Your reply should be a single number, the count of lines in the records that contain the string "labels".

Data records:
·····

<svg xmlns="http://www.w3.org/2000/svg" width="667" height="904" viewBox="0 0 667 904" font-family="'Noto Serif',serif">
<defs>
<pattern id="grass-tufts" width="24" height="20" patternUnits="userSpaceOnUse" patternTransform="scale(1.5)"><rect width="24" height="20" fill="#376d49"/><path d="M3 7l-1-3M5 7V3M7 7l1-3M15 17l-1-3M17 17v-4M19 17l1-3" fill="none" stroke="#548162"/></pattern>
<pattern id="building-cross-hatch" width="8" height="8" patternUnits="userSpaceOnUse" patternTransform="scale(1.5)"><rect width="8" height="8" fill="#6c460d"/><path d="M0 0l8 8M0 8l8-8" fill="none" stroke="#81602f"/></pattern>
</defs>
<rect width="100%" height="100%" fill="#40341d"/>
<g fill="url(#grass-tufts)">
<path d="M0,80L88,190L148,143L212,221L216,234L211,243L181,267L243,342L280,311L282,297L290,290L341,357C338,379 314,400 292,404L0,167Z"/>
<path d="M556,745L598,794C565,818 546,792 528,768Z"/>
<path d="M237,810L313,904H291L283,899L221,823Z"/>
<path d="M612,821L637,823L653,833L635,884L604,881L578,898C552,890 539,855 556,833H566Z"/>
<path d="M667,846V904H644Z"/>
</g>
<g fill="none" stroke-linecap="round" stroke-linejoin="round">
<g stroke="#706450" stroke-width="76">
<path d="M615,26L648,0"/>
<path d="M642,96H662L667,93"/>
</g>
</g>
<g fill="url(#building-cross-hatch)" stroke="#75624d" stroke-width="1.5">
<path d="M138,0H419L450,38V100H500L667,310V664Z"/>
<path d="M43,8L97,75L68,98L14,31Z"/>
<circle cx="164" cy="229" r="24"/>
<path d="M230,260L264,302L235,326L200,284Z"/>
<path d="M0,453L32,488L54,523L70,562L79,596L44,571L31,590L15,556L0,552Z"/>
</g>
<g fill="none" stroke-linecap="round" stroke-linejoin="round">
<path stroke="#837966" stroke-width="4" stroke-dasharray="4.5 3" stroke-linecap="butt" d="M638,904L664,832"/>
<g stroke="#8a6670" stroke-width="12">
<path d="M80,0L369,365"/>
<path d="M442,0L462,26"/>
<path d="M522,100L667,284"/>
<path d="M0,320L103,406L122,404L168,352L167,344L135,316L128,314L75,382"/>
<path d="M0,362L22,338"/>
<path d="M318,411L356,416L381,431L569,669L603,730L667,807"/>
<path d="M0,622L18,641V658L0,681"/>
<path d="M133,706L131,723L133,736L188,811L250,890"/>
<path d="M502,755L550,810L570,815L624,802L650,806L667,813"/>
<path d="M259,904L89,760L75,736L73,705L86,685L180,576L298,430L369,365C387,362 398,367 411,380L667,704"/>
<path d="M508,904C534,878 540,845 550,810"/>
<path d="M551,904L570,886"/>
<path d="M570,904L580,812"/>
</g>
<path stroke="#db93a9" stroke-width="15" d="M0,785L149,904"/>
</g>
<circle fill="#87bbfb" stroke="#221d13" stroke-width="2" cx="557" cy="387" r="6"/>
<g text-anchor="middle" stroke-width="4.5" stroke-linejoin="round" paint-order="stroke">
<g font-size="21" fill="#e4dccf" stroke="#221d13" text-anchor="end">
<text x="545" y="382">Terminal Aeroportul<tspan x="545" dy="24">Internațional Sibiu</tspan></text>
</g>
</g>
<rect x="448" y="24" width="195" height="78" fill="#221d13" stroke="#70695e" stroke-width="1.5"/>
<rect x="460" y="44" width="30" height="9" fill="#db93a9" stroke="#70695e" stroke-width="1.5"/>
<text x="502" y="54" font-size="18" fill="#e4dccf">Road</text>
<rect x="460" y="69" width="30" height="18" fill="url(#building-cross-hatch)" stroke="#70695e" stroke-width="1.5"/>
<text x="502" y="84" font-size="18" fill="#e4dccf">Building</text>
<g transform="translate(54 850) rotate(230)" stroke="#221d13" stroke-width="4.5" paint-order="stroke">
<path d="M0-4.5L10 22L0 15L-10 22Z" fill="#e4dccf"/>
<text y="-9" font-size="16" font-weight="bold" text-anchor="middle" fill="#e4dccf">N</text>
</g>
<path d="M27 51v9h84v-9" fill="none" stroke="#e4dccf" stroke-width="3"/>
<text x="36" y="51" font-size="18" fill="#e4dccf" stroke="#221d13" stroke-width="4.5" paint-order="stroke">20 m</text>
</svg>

·····

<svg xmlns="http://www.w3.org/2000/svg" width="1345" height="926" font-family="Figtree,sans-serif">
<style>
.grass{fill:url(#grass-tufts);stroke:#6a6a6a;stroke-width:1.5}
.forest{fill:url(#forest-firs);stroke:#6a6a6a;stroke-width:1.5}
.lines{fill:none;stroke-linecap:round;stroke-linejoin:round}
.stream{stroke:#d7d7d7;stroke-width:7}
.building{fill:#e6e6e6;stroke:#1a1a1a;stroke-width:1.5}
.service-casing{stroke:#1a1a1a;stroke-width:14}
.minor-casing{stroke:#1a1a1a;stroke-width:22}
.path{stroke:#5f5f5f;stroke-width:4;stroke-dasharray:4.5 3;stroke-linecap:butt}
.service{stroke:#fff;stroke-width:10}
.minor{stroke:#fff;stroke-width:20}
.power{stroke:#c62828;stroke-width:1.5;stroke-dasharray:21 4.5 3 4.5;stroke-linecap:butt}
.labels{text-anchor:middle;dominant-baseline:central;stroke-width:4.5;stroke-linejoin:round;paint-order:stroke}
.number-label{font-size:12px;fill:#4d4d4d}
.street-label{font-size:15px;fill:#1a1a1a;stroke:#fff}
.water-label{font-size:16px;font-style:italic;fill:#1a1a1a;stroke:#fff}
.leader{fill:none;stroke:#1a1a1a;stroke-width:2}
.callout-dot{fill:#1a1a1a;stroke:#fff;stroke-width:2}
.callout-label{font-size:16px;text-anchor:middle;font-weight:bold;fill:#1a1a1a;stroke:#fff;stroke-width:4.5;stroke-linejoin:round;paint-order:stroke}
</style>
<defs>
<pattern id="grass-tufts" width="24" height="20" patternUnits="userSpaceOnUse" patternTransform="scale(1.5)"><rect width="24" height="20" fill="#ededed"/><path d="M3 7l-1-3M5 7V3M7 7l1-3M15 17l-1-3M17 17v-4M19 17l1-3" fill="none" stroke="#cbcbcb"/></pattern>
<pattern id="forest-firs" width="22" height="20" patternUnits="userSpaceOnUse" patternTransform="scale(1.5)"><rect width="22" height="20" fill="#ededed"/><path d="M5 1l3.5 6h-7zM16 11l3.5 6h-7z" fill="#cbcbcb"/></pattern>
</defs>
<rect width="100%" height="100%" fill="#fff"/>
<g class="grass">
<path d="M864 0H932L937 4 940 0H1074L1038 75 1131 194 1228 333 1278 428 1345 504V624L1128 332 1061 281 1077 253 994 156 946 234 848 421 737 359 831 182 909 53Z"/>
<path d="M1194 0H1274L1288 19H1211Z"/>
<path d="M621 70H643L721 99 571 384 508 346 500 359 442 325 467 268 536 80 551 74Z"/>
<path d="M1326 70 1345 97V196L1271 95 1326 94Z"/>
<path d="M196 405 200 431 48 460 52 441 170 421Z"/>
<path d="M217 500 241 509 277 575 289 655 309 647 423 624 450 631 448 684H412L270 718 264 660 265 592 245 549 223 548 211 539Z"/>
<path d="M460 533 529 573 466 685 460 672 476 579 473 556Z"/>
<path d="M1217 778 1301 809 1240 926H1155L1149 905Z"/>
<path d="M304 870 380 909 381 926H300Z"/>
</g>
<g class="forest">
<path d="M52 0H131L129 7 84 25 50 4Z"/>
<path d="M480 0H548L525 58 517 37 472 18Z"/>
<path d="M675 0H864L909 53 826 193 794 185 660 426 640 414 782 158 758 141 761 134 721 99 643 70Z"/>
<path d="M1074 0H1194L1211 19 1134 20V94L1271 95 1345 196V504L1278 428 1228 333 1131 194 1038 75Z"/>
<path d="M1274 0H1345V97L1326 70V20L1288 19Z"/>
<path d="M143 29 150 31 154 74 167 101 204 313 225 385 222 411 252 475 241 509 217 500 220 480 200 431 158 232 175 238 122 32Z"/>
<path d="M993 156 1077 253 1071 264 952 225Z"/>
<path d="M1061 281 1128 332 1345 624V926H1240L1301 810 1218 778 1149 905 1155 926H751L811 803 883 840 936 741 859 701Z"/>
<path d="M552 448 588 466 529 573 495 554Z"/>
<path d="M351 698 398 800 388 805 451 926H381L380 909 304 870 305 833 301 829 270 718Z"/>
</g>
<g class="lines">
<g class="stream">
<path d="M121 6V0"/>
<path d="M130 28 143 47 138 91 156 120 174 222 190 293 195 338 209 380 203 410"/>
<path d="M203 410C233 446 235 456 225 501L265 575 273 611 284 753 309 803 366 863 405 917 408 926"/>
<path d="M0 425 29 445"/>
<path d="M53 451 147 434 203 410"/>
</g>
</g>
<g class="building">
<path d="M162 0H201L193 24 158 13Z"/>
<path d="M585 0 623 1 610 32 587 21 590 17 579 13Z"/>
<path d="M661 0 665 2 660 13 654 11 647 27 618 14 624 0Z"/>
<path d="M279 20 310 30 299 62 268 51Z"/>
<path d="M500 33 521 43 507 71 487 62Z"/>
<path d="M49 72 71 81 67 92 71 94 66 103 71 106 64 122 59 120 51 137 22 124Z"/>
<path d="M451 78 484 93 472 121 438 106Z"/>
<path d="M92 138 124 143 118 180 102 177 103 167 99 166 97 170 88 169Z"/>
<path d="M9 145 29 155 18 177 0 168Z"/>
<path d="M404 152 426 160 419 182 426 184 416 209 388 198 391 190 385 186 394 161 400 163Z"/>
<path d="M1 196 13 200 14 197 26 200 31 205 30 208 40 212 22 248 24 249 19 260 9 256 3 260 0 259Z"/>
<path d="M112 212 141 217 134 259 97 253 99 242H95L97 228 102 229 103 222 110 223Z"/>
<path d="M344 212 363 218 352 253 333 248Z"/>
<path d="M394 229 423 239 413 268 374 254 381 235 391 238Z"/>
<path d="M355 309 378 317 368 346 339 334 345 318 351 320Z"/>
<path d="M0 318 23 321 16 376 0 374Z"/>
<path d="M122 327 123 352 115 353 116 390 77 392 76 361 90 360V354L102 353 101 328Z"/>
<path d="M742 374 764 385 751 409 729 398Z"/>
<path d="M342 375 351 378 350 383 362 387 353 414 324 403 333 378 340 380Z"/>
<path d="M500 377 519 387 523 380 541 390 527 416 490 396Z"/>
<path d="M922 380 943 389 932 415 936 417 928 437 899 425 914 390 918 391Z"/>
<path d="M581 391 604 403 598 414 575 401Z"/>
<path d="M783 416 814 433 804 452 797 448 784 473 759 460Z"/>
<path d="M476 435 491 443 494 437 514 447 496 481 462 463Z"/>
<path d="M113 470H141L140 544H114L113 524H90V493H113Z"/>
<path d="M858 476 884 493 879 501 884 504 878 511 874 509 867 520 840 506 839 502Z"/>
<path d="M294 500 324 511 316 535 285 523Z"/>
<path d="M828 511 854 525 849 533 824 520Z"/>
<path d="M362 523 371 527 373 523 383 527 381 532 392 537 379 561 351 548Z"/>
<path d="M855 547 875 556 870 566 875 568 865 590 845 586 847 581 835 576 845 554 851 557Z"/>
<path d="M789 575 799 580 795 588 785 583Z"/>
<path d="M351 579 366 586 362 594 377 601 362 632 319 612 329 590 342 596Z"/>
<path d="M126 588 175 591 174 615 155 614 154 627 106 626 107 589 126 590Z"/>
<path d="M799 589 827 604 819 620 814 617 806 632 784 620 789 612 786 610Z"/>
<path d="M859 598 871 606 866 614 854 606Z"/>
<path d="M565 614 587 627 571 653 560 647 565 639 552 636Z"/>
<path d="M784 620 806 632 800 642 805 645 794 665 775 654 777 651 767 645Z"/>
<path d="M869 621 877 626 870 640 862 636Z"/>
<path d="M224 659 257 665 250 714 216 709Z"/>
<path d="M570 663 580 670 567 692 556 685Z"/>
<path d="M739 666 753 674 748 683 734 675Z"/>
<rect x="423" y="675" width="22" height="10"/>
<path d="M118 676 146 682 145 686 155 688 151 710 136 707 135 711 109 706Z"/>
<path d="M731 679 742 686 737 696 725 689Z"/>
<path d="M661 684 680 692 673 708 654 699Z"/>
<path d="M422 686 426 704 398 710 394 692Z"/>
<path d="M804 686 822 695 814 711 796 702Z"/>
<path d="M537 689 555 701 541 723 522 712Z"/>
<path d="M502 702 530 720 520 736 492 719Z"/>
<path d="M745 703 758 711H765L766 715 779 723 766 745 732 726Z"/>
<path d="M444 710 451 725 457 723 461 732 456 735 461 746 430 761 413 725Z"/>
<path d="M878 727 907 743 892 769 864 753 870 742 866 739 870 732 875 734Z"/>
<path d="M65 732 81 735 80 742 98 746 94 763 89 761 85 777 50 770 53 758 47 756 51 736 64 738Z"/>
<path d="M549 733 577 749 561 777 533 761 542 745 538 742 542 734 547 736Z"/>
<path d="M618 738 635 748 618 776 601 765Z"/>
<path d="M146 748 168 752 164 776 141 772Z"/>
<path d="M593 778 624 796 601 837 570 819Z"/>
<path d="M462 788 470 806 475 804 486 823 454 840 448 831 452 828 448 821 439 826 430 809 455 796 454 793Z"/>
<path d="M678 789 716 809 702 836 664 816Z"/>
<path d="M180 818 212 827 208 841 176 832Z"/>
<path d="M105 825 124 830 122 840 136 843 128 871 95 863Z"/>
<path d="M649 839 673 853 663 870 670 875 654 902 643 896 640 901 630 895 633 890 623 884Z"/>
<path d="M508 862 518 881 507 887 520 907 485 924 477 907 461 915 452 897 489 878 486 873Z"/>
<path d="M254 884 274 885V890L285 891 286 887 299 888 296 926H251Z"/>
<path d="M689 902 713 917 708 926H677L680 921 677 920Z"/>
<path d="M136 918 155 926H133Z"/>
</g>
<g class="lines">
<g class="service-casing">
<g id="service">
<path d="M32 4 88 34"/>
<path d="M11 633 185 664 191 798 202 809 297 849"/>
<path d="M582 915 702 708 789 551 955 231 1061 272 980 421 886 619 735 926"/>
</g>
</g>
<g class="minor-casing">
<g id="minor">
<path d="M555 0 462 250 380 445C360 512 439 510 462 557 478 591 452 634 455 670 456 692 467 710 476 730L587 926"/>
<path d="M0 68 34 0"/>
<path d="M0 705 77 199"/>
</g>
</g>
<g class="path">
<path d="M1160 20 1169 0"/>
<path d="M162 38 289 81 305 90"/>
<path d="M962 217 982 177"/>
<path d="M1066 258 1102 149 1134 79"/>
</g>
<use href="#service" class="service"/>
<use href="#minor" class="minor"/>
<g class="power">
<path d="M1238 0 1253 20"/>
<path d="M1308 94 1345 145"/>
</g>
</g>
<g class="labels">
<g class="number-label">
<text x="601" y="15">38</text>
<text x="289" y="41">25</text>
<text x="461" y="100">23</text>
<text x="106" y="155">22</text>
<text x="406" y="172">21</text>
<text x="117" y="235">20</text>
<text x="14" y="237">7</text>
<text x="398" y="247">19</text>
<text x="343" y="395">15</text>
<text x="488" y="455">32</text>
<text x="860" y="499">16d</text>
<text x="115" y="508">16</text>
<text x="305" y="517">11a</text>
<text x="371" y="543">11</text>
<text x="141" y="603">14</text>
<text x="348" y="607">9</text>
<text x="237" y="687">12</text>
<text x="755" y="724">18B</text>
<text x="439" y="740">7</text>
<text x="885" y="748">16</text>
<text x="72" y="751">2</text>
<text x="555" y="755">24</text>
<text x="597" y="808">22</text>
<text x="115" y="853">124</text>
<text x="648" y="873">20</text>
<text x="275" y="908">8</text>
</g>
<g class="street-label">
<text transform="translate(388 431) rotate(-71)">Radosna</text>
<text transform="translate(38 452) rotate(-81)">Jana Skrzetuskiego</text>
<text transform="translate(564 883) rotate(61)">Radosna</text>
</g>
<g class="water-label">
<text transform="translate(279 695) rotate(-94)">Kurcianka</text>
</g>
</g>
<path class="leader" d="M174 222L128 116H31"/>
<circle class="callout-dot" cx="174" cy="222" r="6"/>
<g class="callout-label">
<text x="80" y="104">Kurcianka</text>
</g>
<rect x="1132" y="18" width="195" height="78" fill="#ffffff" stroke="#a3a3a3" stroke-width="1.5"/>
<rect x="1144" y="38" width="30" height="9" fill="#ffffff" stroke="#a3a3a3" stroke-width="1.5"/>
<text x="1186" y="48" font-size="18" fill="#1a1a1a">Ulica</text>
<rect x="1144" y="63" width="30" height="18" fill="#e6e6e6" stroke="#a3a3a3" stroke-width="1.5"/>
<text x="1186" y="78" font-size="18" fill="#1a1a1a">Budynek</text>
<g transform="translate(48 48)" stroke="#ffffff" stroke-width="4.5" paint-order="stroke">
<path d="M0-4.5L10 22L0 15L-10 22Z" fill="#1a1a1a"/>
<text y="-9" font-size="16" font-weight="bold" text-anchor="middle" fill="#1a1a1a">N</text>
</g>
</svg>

·····

ANSWER
2